[[ Input records open ]]

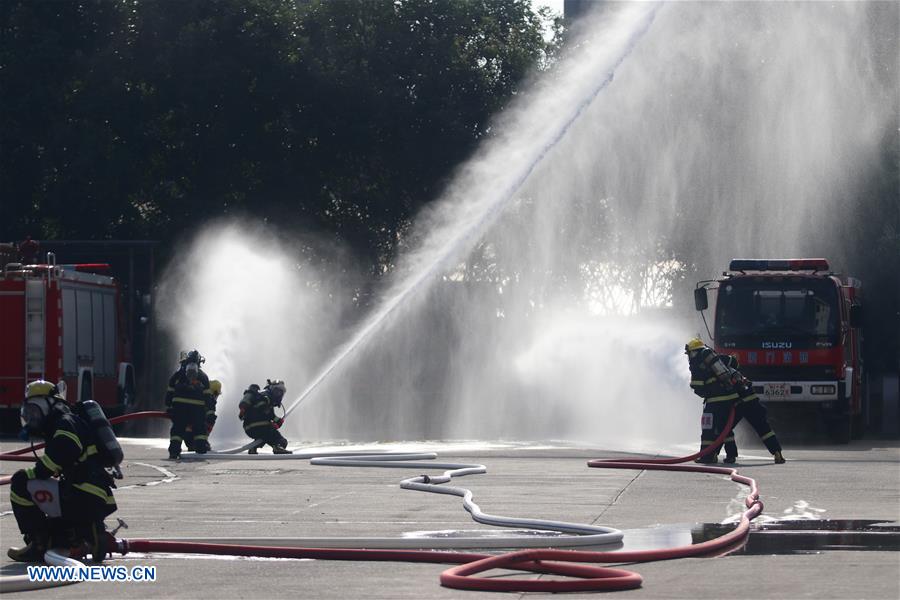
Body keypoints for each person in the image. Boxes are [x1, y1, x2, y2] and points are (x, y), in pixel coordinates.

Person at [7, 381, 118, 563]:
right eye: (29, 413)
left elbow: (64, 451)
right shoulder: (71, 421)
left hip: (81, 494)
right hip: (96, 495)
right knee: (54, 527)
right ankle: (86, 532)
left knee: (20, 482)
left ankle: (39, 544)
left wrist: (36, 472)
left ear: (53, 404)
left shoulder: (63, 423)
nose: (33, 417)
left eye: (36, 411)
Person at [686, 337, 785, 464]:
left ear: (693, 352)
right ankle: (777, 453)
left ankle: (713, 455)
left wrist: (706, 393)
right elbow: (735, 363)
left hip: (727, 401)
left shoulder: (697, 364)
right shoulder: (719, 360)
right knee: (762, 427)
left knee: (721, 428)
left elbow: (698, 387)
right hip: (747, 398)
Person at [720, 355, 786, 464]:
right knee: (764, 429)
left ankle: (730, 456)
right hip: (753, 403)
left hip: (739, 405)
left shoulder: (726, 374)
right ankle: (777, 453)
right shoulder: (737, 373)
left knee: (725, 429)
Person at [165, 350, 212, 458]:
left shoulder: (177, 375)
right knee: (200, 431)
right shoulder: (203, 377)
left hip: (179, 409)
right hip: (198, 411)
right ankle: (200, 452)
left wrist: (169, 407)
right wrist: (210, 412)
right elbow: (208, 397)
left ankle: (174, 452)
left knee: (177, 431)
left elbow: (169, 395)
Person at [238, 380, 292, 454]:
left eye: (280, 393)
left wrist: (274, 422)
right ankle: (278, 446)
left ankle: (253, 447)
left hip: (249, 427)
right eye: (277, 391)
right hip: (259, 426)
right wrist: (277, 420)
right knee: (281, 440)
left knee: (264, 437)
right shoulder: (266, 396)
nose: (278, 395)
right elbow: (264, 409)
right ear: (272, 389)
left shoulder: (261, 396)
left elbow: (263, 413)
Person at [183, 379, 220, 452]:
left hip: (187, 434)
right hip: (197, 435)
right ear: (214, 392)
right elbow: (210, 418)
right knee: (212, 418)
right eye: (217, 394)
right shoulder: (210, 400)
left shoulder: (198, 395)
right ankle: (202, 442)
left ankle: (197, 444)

[[ Input records closed ]]
[[ Input records open ]]

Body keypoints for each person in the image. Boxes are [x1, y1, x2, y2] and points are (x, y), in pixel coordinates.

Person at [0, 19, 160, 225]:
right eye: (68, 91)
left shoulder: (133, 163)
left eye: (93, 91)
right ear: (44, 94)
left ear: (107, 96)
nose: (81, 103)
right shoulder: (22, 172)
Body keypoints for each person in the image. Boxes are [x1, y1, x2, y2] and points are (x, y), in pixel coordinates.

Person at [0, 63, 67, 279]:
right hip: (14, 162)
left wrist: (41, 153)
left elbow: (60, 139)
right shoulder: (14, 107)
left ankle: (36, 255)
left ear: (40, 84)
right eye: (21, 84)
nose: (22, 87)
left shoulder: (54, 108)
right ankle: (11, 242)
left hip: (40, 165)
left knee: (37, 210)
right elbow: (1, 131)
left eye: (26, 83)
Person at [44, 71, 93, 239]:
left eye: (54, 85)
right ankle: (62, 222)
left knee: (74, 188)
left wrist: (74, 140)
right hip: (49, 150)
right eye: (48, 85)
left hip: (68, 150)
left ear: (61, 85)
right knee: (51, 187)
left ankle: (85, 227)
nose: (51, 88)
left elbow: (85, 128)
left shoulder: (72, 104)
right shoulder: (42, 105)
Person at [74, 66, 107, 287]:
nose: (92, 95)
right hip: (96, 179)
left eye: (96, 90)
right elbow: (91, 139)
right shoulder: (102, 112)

[[ Input records closed ]]
[[ Input records open ]]

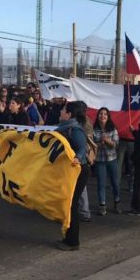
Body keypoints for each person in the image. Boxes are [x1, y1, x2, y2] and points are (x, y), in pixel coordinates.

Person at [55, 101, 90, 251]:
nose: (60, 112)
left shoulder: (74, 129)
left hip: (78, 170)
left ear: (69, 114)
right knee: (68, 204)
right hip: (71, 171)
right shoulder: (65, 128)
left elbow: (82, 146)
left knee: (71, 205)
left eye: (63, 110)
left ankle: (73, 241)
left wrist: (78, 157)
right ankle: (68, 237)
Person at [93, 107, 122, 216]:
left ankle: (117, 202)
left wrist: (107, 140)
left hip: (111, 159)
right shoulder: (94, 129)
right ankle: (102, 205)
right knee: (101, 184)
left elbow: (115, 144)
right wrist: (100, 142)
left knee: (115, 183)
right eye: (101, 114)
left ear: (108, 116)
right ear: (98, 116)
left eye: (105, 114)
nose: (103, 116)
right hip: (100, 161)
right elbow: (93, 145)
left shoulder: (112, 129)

[[ Input records closed ]]

> Exercise
Return the span of lines in the data above that opens at the line with "left wrist: (706, 393)" and closes at the line with "left wrist: (274, 422)", exactly, ends included, nothing else.

> Finished exercise
left wrist: (706, 393)
right elbow: (735, 363)
left hip: (727, 401)
left shoulder: (697, 364)
right shoulder: (719, 360)
right knee: (762, 427)
left knee: (721, 428)
left elbow: (698, 387)
right hip: (747, 398)
Person at [720, 355, 786, 464]:
right knee: (764, 429)
left ankle: (730, 456)
right hip: (753, 403)
left hip: (739, 405)
left shoulder: (726, 374)
right ankle: (777, 453)
right shoulder: (737, 373)
left knee: (725, 429)
Person at [165, 350, 212, 458]:
left shoulder: (177, 375)
right knee: (200, 431)
right shoulder: (203, 377)
left hip: (179, 409)
right hip: (198, 411)
right ankle: (200, 452)
left wrist: (169, 407)
right wrist: (210, 412)
right elbow: (208, 397)
left ankle: (174, 452)
left knee: (177, 431)
left elbow: (169, 395)
Person at [238, 380, 292, 454]:
left eye: (280, 393)
left wrist: (274, 422)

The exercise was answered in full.